[Transcribed page contents]
*** Block opens ***
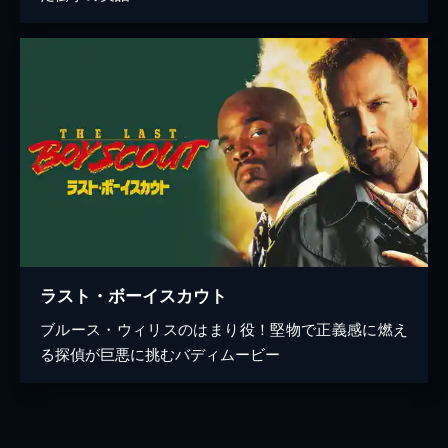
ラスト・ボーイスカウト
ブルース・ウィリスのはまり役！堅物で正義感に燃え
る探偵が巨悪に挑むバディムービー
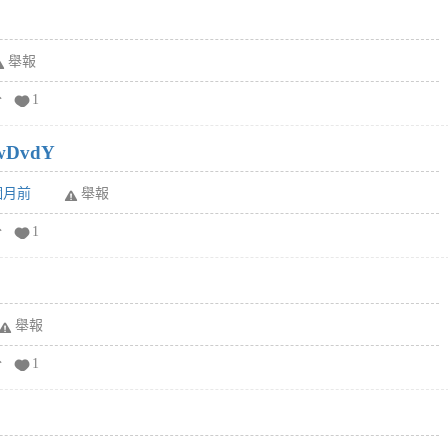
舉報
分
1
wDvdY
6個月前
舉報
分
1
舉報
分
1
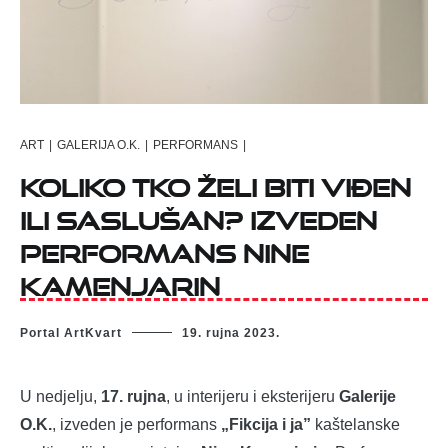
ART
|
GALERIJA O.K.
|
PERFORMANS
|
Koliko tko želi biti viđen
ili saslušan? Izveden
performans Nine
Kamenjarin
Portal ArtKvart
19. rujna 2023.
U nedjelju,
17. rujna
, u interijeru i eksterijeru
Galerije
O.K.
, izveden je performans
„Fikcija i ja”
kaštelanske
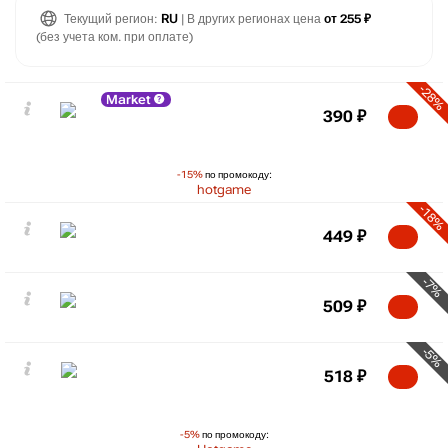
Текущий регион:
RU
| В других регионах цена
от 255 ₽
(без учета ком. при оплате)
-28%
Market
390
₽
-15%
по промокоду:
hotgame
-18%
449
₽
-7%
509
₽
-5%
518
₽
-5%
по промокоду:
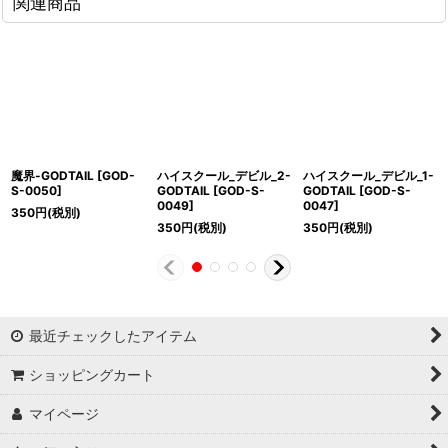
関連商品
魔界-GODTAIL
[
GOD-
ハイスクール_デビル_2-
ハイスクール_デビル_1-
S-0050
]
GODTAIL
[
GOD-S-
GODTAIL
[
GOD-S-
0049
]
0047
]
350
円
(税別)
350
円
(税別)
350
円
(税別)
最近チェックしたアイテム
ショッピングカート
マイページ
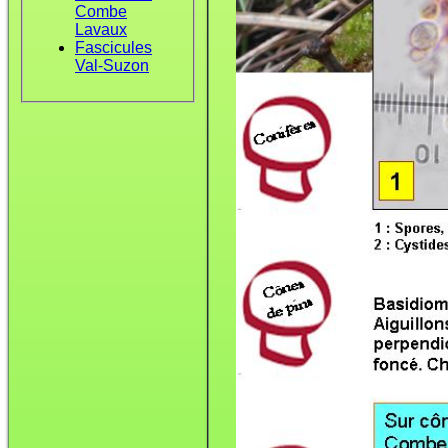
Combe
Lavaux
Fascicules
Val-Suzon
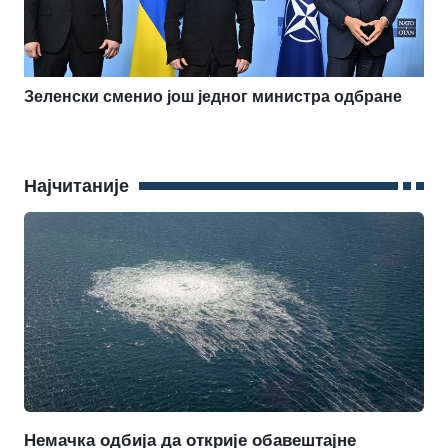
Зеленски сменио још једног министра одбране
Најчитаније
Немачка одбија да открије обавештајне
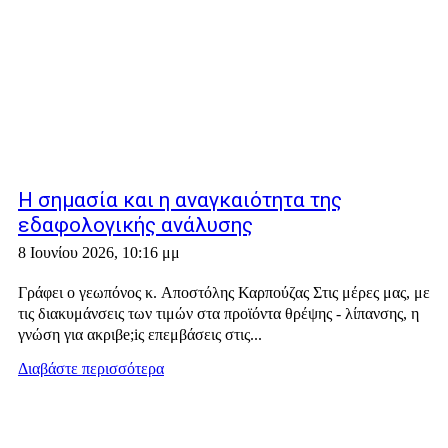
Η σημασία και η αναγκαιότητα της
εδαφολογικής ανάλυσης
8 Ιουνίου 2026, 10:16 μμ
Γράφει ο γεωπόνος κ. Αποστόλης Καρπούζας Στις μέρες μας, με
τις διακυμάνσεις των τιμών στα προϊόντα θρέψης - λίπανσης, η
γνώση για ακριβe;iς επεμβάσεις στις...
Διαβάστε περισσότερα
*** Block closes ***
## What needs to be done:
All of the entries need to be retyped word for word, pictures excluded.

## Your response:
ラスト・ボーイスカウト
ブルース・ウィリスのはまり役！堅物で正義感に燃え
る探偵が巨悪に挑むバディムービー
舉報
分
1
wDvdY
6個月前
舉報
分
1
舉報
分
1
ART
|
GALERIJA O.K.
|
PERFORMANS
|
Koliko tko želi biti viđen
ili saslušan? Izveden
performans Nine
Kamenjarin
Portal ArtKvart
19. rujna 2023.
U nedjelju,
17. rujna
, u interijeru i eksterijeru
Galerije
O.K.
, izveden je performans
„Fikcija i ja”
kaštelanske
Текущий регион:
RU
| В других регионах цена
от 255 ₽
(без учета ком. при оплате)
-28%
Market
390
₽
-15%
по промокоду:
hotgame
-18%
449
₽
-7%
509
₽
-5%
518
₽
-5%
по промокоду:
関連商品
魔界-GODTAIL
[
GOD-
ハイスクール_デビル_2-
ハイスクール_デビル_1-
S-0050
]
GODTAIL
[
GOD-S-
GODTAIL
[
GOD-S-
0049
]
0047
]
350
円
(税別)
350
円
(税別)
350
円
(税別)
最近チェックしたアイテム
ショッピングカート
マイページ
Combe
Lavaux
Fascicules
Val-Suzon
Зеленски сменио још једног министра одбране
Најчитаније
Немачка одбија да открије обавештајне
Η σημασία και η αναγκαιότητα της
εδαφολογικής ανάλυσης
8 Ιουνίου 2026, 10:16 μμ
Γράφει ο γεωπόνος κ. Αποστόλης Καρπούζας Στις μέρες μας, με
τις διακυμάνσεις των τιμών στα προϊόντα θρέψης - λίπανσης, η
γνώση για ακριβe;iς επεμβάσεις στις...
Διαβάστε περισσότερα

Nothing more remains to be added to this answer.